## PROBLEM DETAILS
Please write out each entry that follows, keeping it exactly the same.

## PROVIDED RECORDS
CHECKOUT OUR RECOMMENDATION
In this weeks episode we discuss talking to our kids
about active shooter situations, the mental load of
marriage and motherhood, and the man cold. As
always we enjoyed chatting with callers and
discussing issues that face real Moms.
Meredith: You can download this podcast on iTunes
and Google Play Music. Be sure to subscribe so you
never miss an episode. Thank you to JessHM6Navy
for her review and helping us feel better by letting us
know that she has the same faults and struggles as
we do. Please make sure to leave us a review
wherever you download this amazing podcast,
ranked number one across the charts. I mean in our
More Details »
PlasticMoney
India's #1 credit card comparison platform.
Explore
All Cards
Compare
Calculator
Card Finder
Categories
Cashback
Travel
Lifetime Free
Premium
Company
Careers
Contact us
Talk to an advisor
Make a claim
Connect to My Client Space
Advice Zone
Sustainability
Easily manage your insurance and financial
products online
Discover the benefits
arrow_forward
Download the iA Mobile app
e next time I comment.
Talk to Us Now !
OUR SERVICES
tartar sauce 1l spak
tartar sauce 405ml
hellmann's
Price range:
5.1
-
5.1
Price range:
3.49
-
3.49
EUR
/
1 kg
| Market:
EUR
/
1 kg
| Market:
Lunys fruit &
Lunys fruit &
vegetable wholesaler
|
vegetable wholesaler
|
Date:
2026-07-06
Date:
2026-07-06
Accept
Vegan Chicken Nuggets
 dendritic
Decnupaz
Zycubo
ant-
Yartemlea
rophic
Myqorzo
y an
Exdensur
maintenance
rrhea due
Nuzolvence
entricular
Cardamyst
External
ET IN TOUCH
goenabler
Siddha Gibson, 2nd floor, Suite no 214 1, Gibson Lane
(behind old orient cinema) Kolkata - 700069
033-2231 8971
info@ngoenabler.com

## SOLUTION TO THE PROBLEM
CHECKOUT OUR RECOMMENDATION
In this weeks episode we discuss talking to our kids
about active shooter situations, the mental load of
marriage and motherhood, and the man cold. As
always we enjoyed chatting with callers and
discussing issues that face real Moms.
Meredith: You can download this podcast on iTunes
and Google Play Music. Be sure to subscribe so you
never miss an episode. Thank you to JessHM6Navy
for her review and helping us feel better by letting us
know that she has the same faults and struggles as
we do. Please make sure to leave us a review
wherever you download this amazing podcast,
ranked number one across the charts. I mean in our
More Details »
PlasticMoney
India's #1 credit card comparison platform.
Explore
All Cards
Compare
Calculator
Card Finder
Categories
Cashback
Travel
Lifetime Free
Premium
Company
Careers
Contact us
Talk to an advisor
Make a claim
Connect to My Client Space
Advice Zone
Sustainability
Easily manage your insurance and financial
products online
Discover the benefits
arrow_forward
Download the iA Mobile app
e next time I comment.
Talk to Us Now !
OUR SERVICES
tartar sauce 1l spak
tartar sauce 405ml
hellmann's
Price range:
5.1
-
5.1
Price range:
3.49
-
3.49
EUR
/
1 kg
| Market:
EUR
/
1 kg
| Market:
Lunys fruit &
Lunys fruit &
vegetable wholesaler
|
vegetable wholesaler
|
Date:
2026-07-06
Date:
2026-07-06
Accept
Vegan Chicken Nuggets
 dendritic
Decnupaz
Zycubo
ant-
Yartemlea
rophic
Myqorzo
y an
Exdensur
maintenance
rrhea due
Nuzolvence
entricular
Cardamyst
External
ET IN TOUCH
goenabler
Siddha Gibson, 2nd floor, Suite no 214 1, Gibson Lane
(behind old orient cinema) Kolkata - 700069
033-2231 8971
info@ngoenabler.com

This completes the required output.